Merlin enchants the sky with wonderful wizardry

"A close observer of nature, he knew he had witnessed a rare sight indeed"

Merlin enchants the sky with wonderful wizardry

A few days ago, a Co Cork reader, George Harding, dropped me an email to say that he’d found my recent article about throngs of rooks darkening my local sky at sunset intriguing because he, too, has flocks of rooks over-flying the view in front of his home at fall of light.

Furthermore, he had something, also intriguing, to report about a rook attack on a small bird-shaped like a swift and just as fast-flying.

A close observer of nature, he knew he had witnessed a rare sight indeed, and was very pleased when my friend and doyen of West Cork birdwatchers, the potter, Peter Wolstenholme, confirmed his conclusion that the victim was a merlin, a rare bird indeed, even rarer out of its usual habitat.

George, a published poet,excellently describes the incident “One of the joys of winter is looking out my window in our place near Kinsale and watching various flocks of birds, especially the rooks.

“There is a small rookery down in the wood of scots pines of about 200 birds. They were displaced a few years ago by buzzards, but are now back in their home territory. We are close to the sea, and it is not unusual to watch a couple of rooks ‘seeing off” a kestrel or even a buzzard.

“However, on this particular day recently, they were after a much smaller bird that definitely was not a kestrel or any of the other raptors that I am familiar with. This bird was not unlike a large version of a swift and exceedingly fast, and was racing away from the chasing rooks in a sort of zig-zag fashion.

The only bird I could think of was the merlin, and I was delighted when Peter W confirmed it from my description. A friend of mine told me he had seen one on the Old Head some years ago

Merlins are scarce in Ireland, ranging over remote uplands and rarely encountered even where they do occur.
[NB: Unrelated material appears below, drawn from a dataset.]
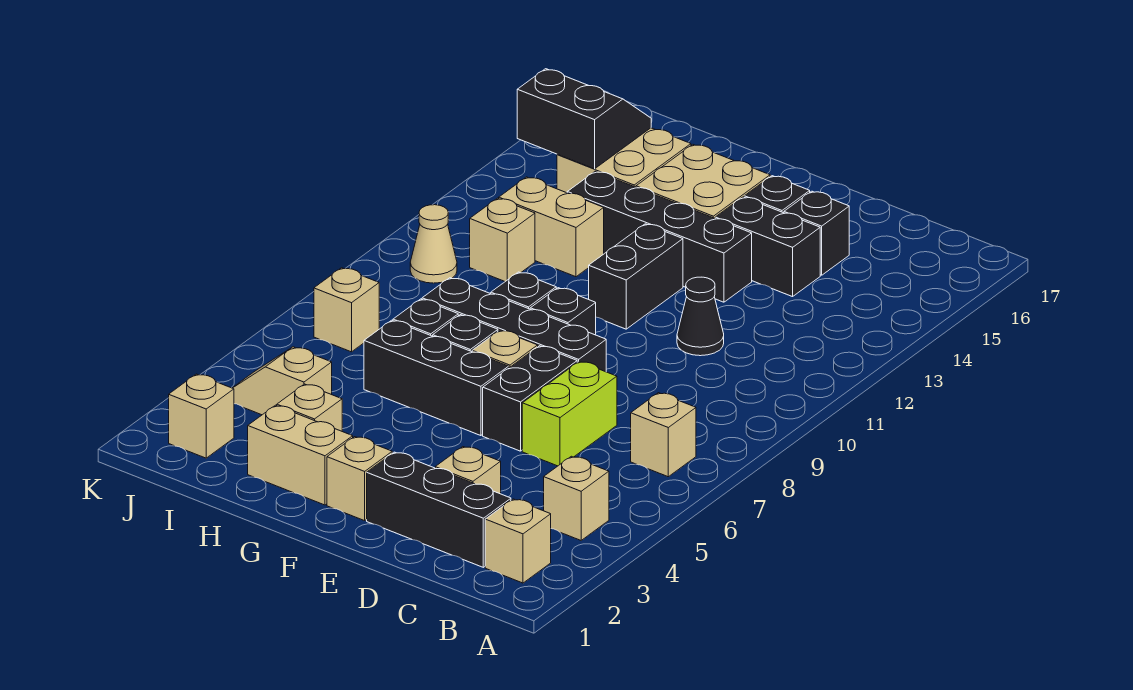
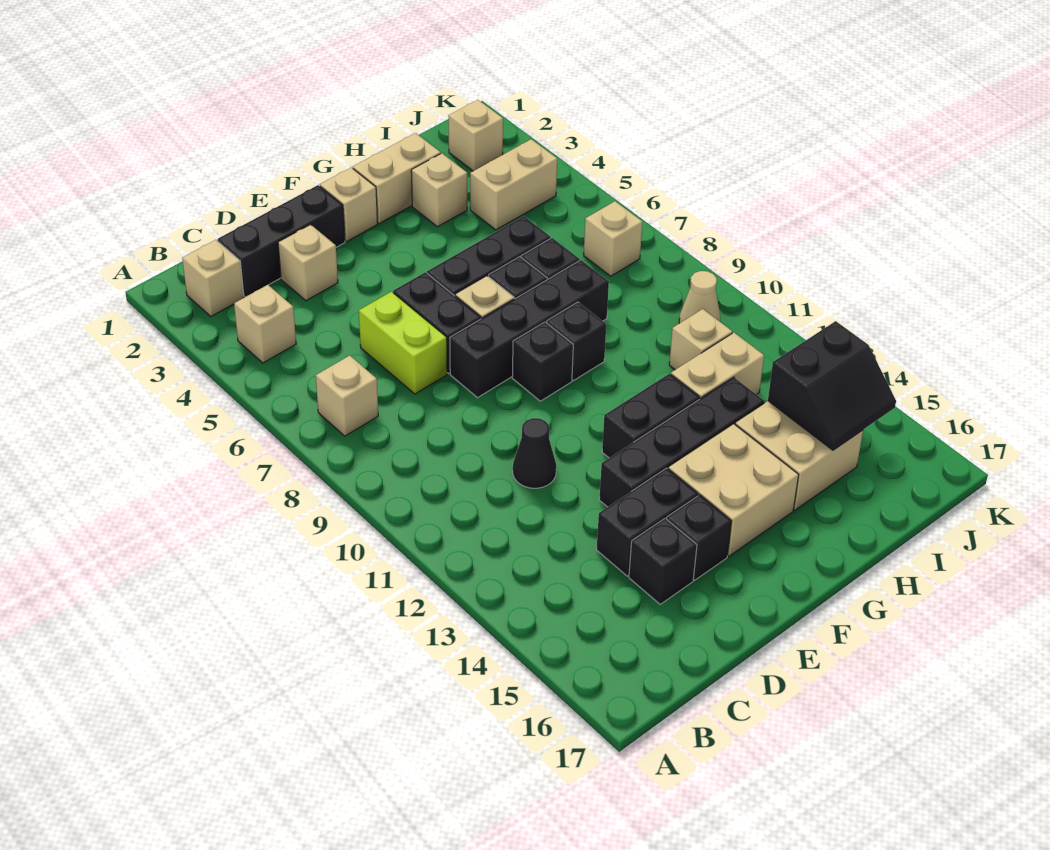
black brick F11:F12 level 1 -> black brick F12:G12 level 1
tan slope I4:J4 level 1 top I -> tan brick I4:J4 level 1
Their tiny size and extreme speed are their defining characteristics: George’s comparison to the swift is apt. Agile hunters, they skim low over the ground at great speed and twist and turn after their prey of large insects, small mammals and birds.

Many of our Irish raptor species are now rare or gone. When I was a boy, barn owls were common. One used to fly across the yard light behind our house in Emmet Square in Clonakilty at night: my father said it was catching moths, and he’d leave the light on,despite the economies he generally practiced, so as to give it a few nighttime hours of hunting. It nested in one of the old stables in the yard. There were mice galore, because the previous owner of the house had kept horses and oats that went astray.

I remember that when we lived in Ballinrobe, Co Mayo, in the mid-1950s, my father would bring home dazed or damaged barn owls which he had found on the road home from the golf club, especially on summer nights when they were hunting moths over the road surface and blinded by headlights and then hit.

There were few cars at the time, and perhaps sometimes it was his own car that hit them.

We would keep them in a large dry room on the upper floor of an old stable block behind the house and I’m afraid that, at least once, my little brother and I trapped unfortunate mice in a cage trap and let them loose in the room to feed a kestrel my father had found with a damaged wing.

Probably half-starved, it swooped first on one mouse, and then another. They had no escape route. We were delighted, of course, but half-sorry to see the kestrel recover after a couple of days and my father leaving the window open so that it could fly away.

The owls, as far as I remember, all recovered too and were let go free, but I remember one that disappeared from the room as if by magic. The door and the windows were still closed when I went up there to look at it the morning after my father brought it home, but that evening, when I went to look again, it was gone.

I called my father, and he solved the mystery or, at least, suggested an answer. The unused fireplace and the chimney above it were, of course, open.

It had probably found its way to freedom via the flue my father said that, what with the soot on its white feathers, its friends wouldn’t know him when they met him!